FOSC: Any specific area of focus you’d like to take on as a board member?
Kristy: To start, I'd like to become more familiar with the many different programs FOSC has. I volunteer doing habitat restoration in Dimond Canyon and at the nursery. I've just started volunteering with the pallid manzanita crew and I visited Fern Ravine for the first time last month on a walk with my pup. But FOSC has a lot of projects, and I'm keen to hear more about them. I would like to see if I can help increase our visibility in the area and hopefully attract more volunteers that way. Volunteering is so rewarding, so I would love to share that feeling with more folks.
FOSC: Do you have a favorite trail in the watershed? Why is it special to you?
Kristy: I love Dimond Canyon early in the morning, the sound of birds singing and, especially this year, the creek flowing. One morning about a month ago I saw my first fox along the creek! Thankfully my pup (who was on leash) did not see/smell it before it rushed off into the woods.

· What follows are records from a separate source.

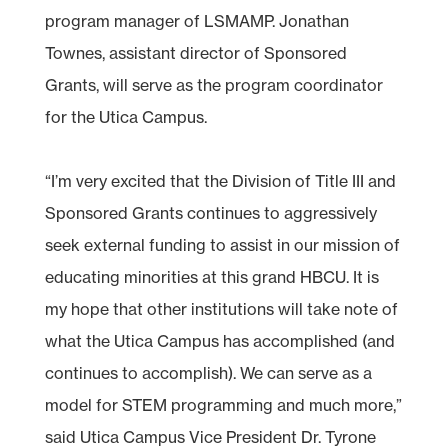
program manager of LSMAMP. Jonathan
Townes, assistant director of Sponsored
Grants, will serve as the program coordinator
for the Utica Campus.
“I’m very excited that the Division of Title III and
Sponsored Grants continues to aggressively
seek external funding to assist in our mission of
educating minorities at this grand HBCU. It is
my hope that other institutions will take note of
what the Utica Campus has accomplished (and
continues to accomplish). We can serve as a
model for STEM programming and much more,”
said Utica Campus Vice President Dr. Tyrone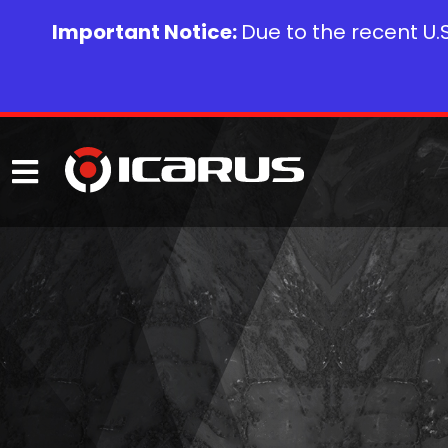
Important Notice:
Due to the recent U.S.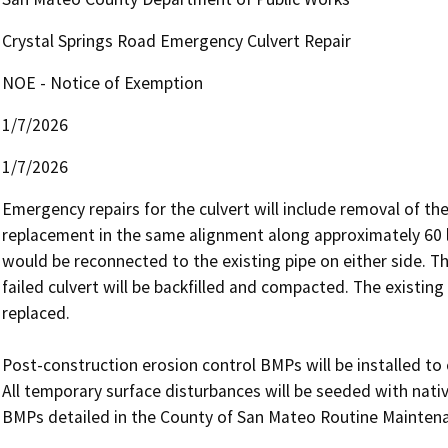
Crystal Springs Road Emergency Culvert Repair
NOE - Notice of Exemption
1/7/2026
1/7/2026
Emergency repairs for the culvert will include removal of t
replacement in the same alignment along approximately 60 l
would be reconnected to the existing pipe on either side. T
failed culvert will be backfilled and compacted. The existing 
replaced.

Post-construction erosion control BMPs will be installed to 
All temporary surface disturbances will be seeded with nativ
BMPs detailed in the County of San Mateo Routine Mainten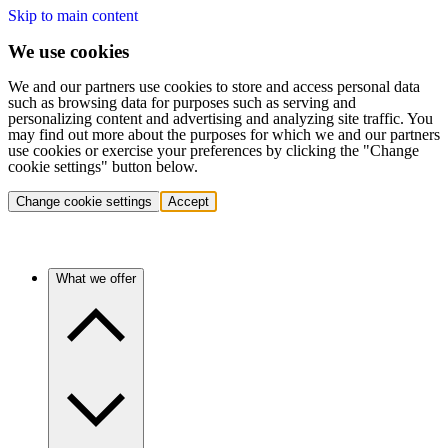
Skip to main content
We use cookies
We and our partners use cookies to store and access personal data
such as browsing data for purposes such as serving and
personalizing content and advertising and analyzing site traffic. You
may find out more about the purposes for which we and our partners
use cookies or exercise your preferences by clicking the "Change
cookie settings" button below.
Change cookie settings
Accept
What we offer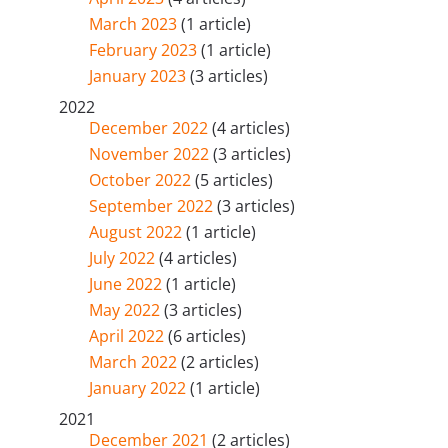
March 2023
(1 article)
February 2023
(1 article)
January 2023
(3 articles)
2022
December 2022
(4 articles)
November 2022
(3 articles)
October 2022
(5 articles)
September 2022
(3 articles)
August 2022
(1 article)
July 2022
(4 articles)
June 2022
(1 article)
May 2022
(3 articles)
April 2022
(6 articles)
March 2022
(2 articles)
January 2022
(1 article)
2021
December 2021
(2 articles)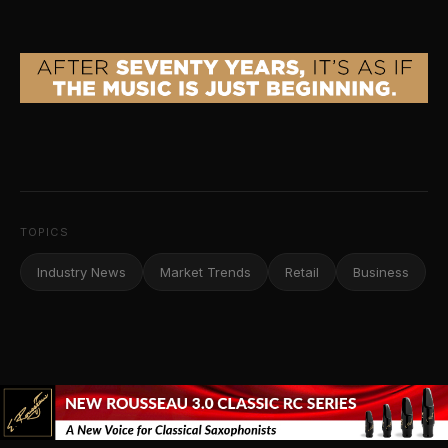
TOPICS
Industry News
Market Trends
Retail
Business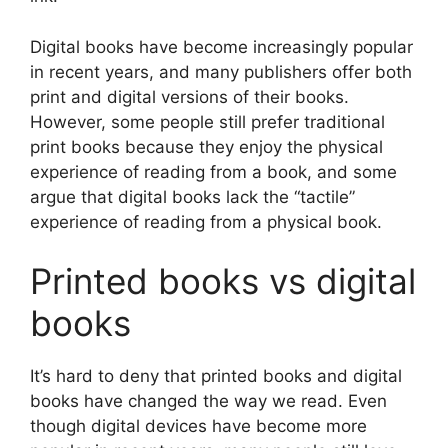
Digital books have become increasingly popular
in recent years, and many publishers offer both
print and digital versions of their books.
However, some people still prefer traditional
print books because they enjoy the physical
experience of reading from a book, and some
argue that digital books lack the “tactile”
experience of reading from a physical book.
Printed books vs digital
books
It’s hard to deny that printed books and digital
books have changed the way we read. Even
though digital devices have become more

FOSC: As a staple in our native plant nursery crew, you've certainly gotten acquainted with many Sausal Creek native plants. Do you have a favorite genus or species? Why do you love it?
Kristy: I'm partial to monkeyflowers given how much time I've spent with them. In particular, the common monkeyflower or Mimulus guttatus (I know taxonomists changed its name, but it will always be Mimulus to me!). I got to plant some in Dimond Canyon this winter and it's flowering this summer! I love that cheery little yellow flower.